Pero desde el momento mismo de la conquista ya se estaba llevando a cabo la expoliación de los distintos territorios, con el genocidio de poblaciones indígenas; con la semiesclavitud de otras, cuando no esclavitud completa; ante los ojos de los propios misioneros que jamás levantaron la voz en defensa de los africanos, más bien lo contrario, como ocurrió en Ruanda, porque se hacía para extender en un continente "salvaje" la maravillosa civilización cristiana y el progreso. 
Alemania perdió sus colonias tras su derrota en la Primera Guerra Mundial.

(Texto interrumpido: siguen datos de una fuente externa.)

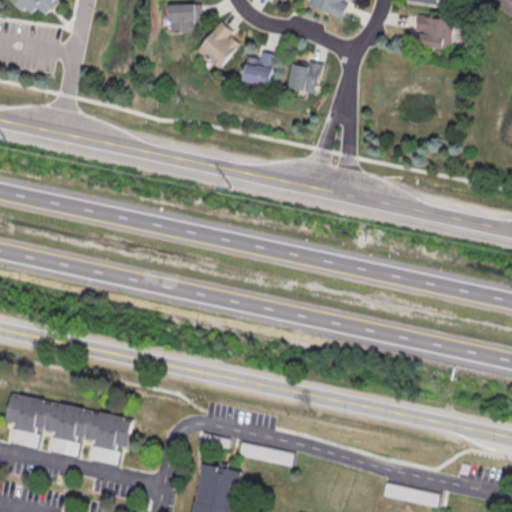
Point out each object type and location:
building: (283, 0)
road: (376, 0)
building: (429, 0)
building: (36, 4)
building: (37, 5)
building: (331, 6)
building: (505, 6)
building: (184, 16)
building: (435, 31)
building: (220, 44)
road: (37, 48)
road: (72, 65)
building: (261, 69)
building: (307, 74)
road: (347, 80)
road: (255, 135)
road: (325, 145)
road: (347, 150)
road: (255, 174)
power tower: (259, 194)
road: (256, 246)
road: (256, 307)
road: (255, 383)
building: (67, 421)
building: (69, 421)
road: (255, 423)
building: (215, 440)
road: (302, 445)
building: (263, 453)
building: (265, 453)
road: (80, 467)
building: (217, 488)
building: (216, 489)
building: (410, 494)
building: (408, 495)
road: (17, 508)
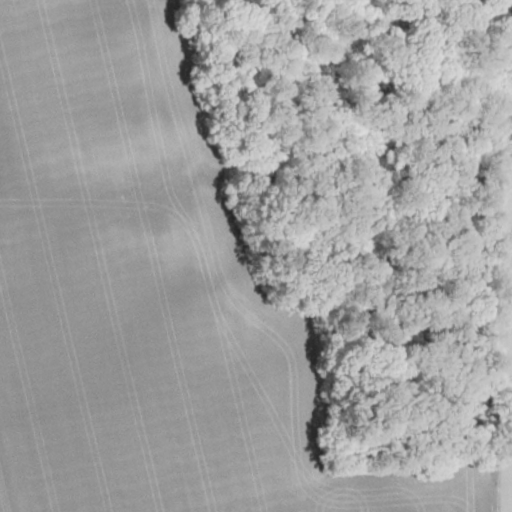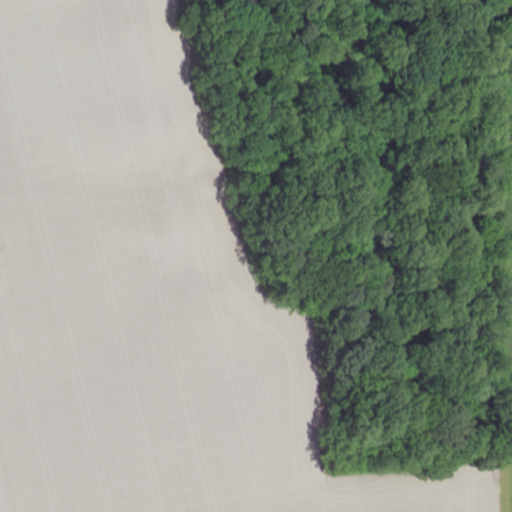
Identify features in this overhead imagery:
park: (450, 30)
park: (450, 30)
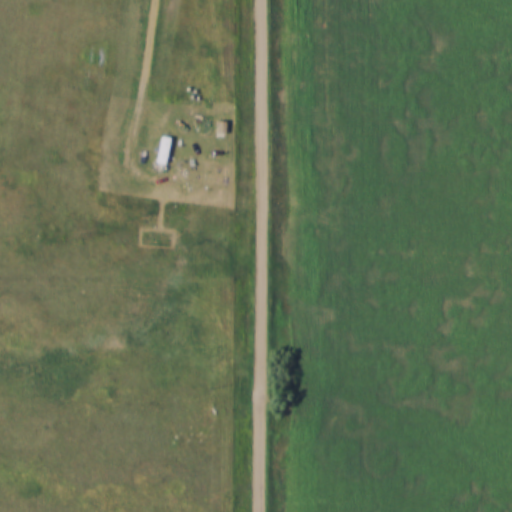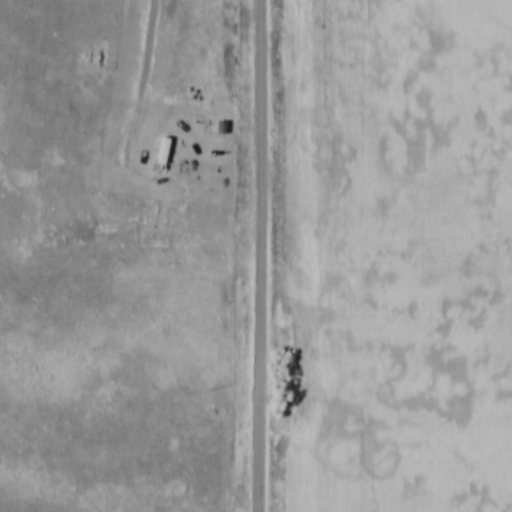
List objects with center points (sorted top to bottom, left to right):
road: (142, 78)
building: (220, 122)
building: (163, 145)
building: (164, 152)
road: (265, 255)
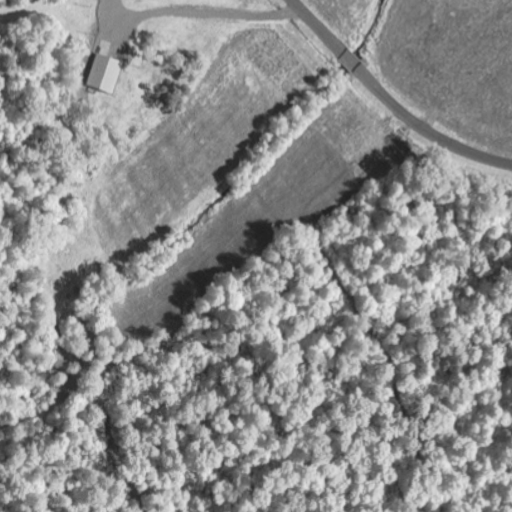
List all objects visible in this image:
building: (105, 74)
road: (389, 100)
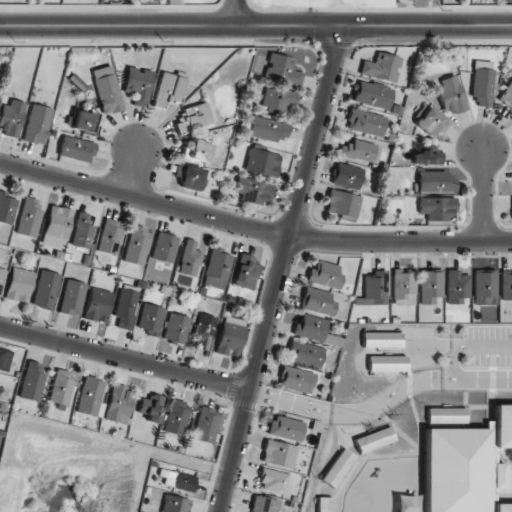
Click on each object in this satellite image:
park: (347, 6)
road: (235, 13)
road: (256, 26)
building: (381, 67)
building: (282, 70)
building: (482, 82)
building: (138, 85)
building: (169, 88)
building: (107, 90)
building: (372, 94)
building: (450, 95)
building: (507, 95)
building: (277, 99)
building: (11, 118)
building: (193, 118)
building: (84, 121)
building: (431, 121)
building: (365, 122)
building: (37, 124)
building: (269, 129)
building: (76, 149)
building: (196, 151)
building: (360, 151)
building: (428, 155)
building: (262, 162)
road: (134, 168)
building: (347, 176)
building: (189, 177)
building: (435, 181)
building: (253, 190)
road: (481, 196)
building: (342, 203)
building: (436, 207)
building: (6, 208)
building: (28, 218)
road: (253, 225)
building: (56, 226)
building: (82, 231)
building: (109, 236)
building: (136, 244)
building: (164, 247)
building: (189, 259)
building: (217, 268)
building: (245, 268)
road: (279, 268)
building: (325, 274)
building: (1, 279)
building: (18, 285)
building: (430, 286)
building: (457, 286)
building: (403, 287)
building: (485, 287)
building: (373, 289)
building: (45, 290)
building: (72, 298)
building: (317, 301)
building: (97, 305)
building: (125, 310)
building: (150, 319)
building: (176, 328)
building: (204, 331)
building: (230, 336)
building: (381, 340)
road: (464, 346)
building: (305, 354)
building: (4, 358)
road: (124, 360)
building: (387, 363)
building: (296, 379)
building: (32, 381)
building: (61, 389)
building: (91, 397)
building: (118, 404)
road: (380, 404)
building: (151, 408)
building: (446, 415)
building: (176, 417)
building: (205, 425)
building: (502, 426)
building: (286, 428)
building: (374, 439)
building: (278, 454)
building: (337, 468)
building: (459, 470)
building: (177, 480)
building: (273, 481)
building: (175, 504)
building: (324, 504)
building: (263, 505)
building: (502, 507)
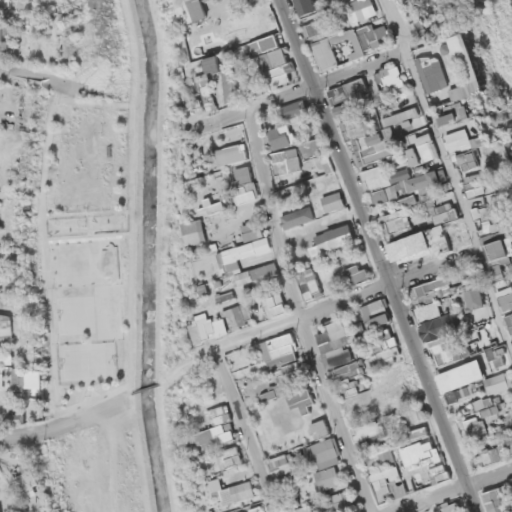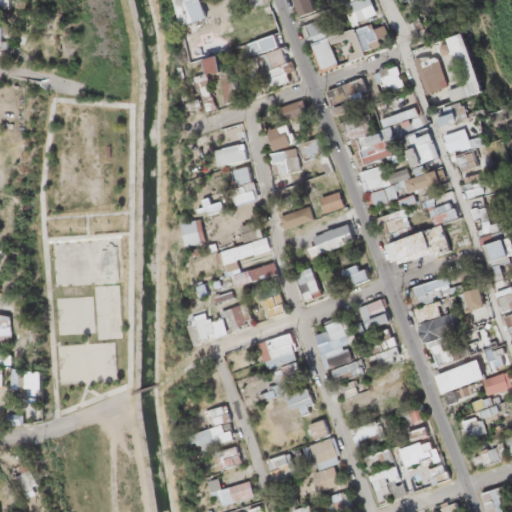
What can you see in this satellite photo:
road: (35, 76)
road: (300, 91)
road: (446, 175)
building: (408, 243)
road: (376, 256)
building: (310, 285)
road: (344, 302)
road: (297, 314)
building: (337, 326)
building: (338, 348)
road: (58, 420)
building: (474, 421)
building: (364, 429)
road: (245, 433)
road: (456, 491)
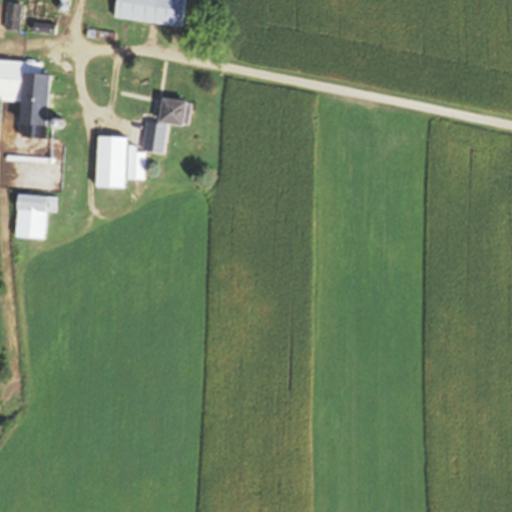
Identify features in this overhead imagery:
building: (152, 11)
building: (15, 17)
road: (327, 85)
building: (27, 94)
building: (166, 124)
building: (111, 163)
building: (33, 216)
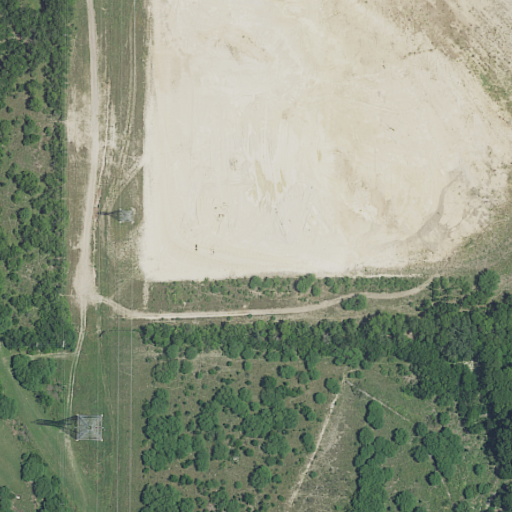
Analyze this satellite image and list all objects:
power tower: (126, 216)
power tower: (92, 427)
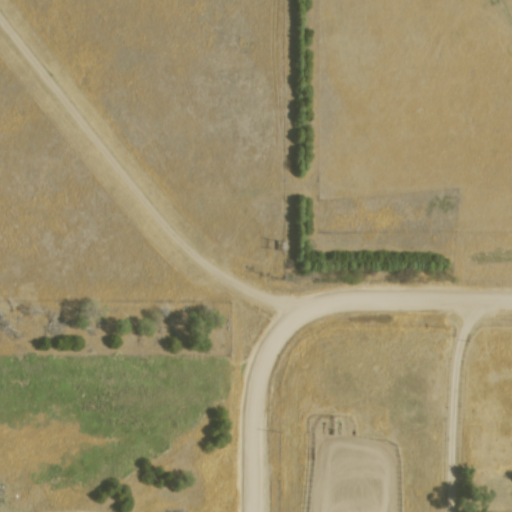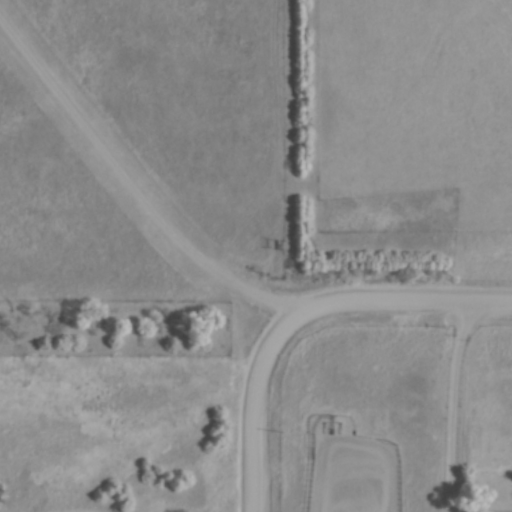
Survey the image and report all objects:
road: (394, 296)
road: (447, 402)
road: (246, 412)
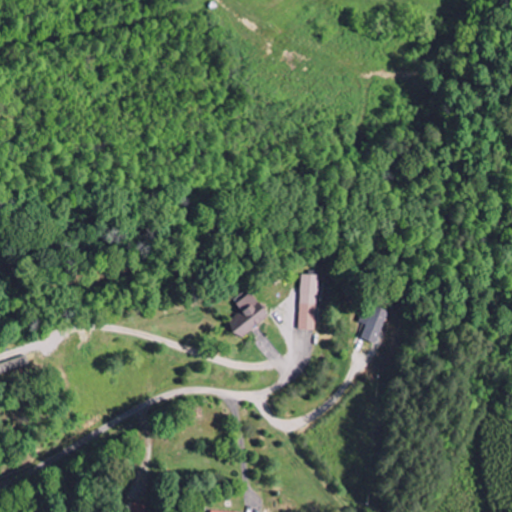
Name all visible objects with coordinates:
road: (283, 4)
building: (309, 282)
building: (305, 319)
building: (244, 320)
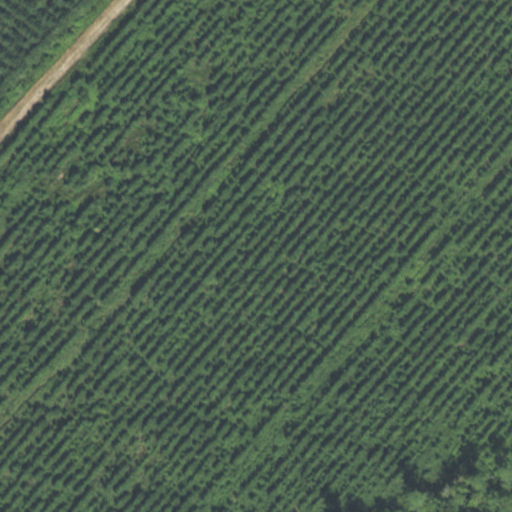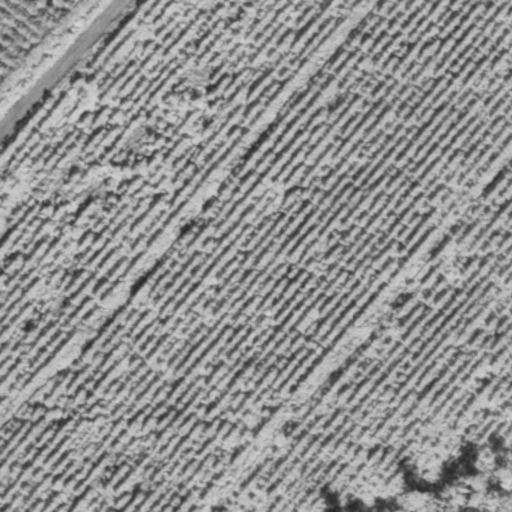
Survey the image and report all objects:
road: (69, 72)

Posteriormente, a partir de los años 60 del siglo pasado, los distintos territorios fueron consiguiendo la independencia, pero sólo nominal en la mayoría de ellos, porque las potencias salientes se encargaron de mantener la explotación mediante la instalación en el poder de gobiernos corruptos, enteramente vendidos a dichas potencias.

Fuentes: 
Martínez Cabrera.- África subsahariana
John Iliffe.- África. Historia de un continente
Emilio Galindo.- A la conquista de África con los padres blancos.
Adam Hoschschild.- El fantasma del rey Leopoldo

Imágenes: Internet

1 comentario:

  1. Lo del Congo Belga fue horroroso, con el beneplácito de la Comunidad internacional. Y a pesar del expolio fruto del atraso estructural de muchos paises, le siguen negando el pan y la sal a los emigrantes que huyen de la miseria. Enhorabuena Rafael. Un abrazo.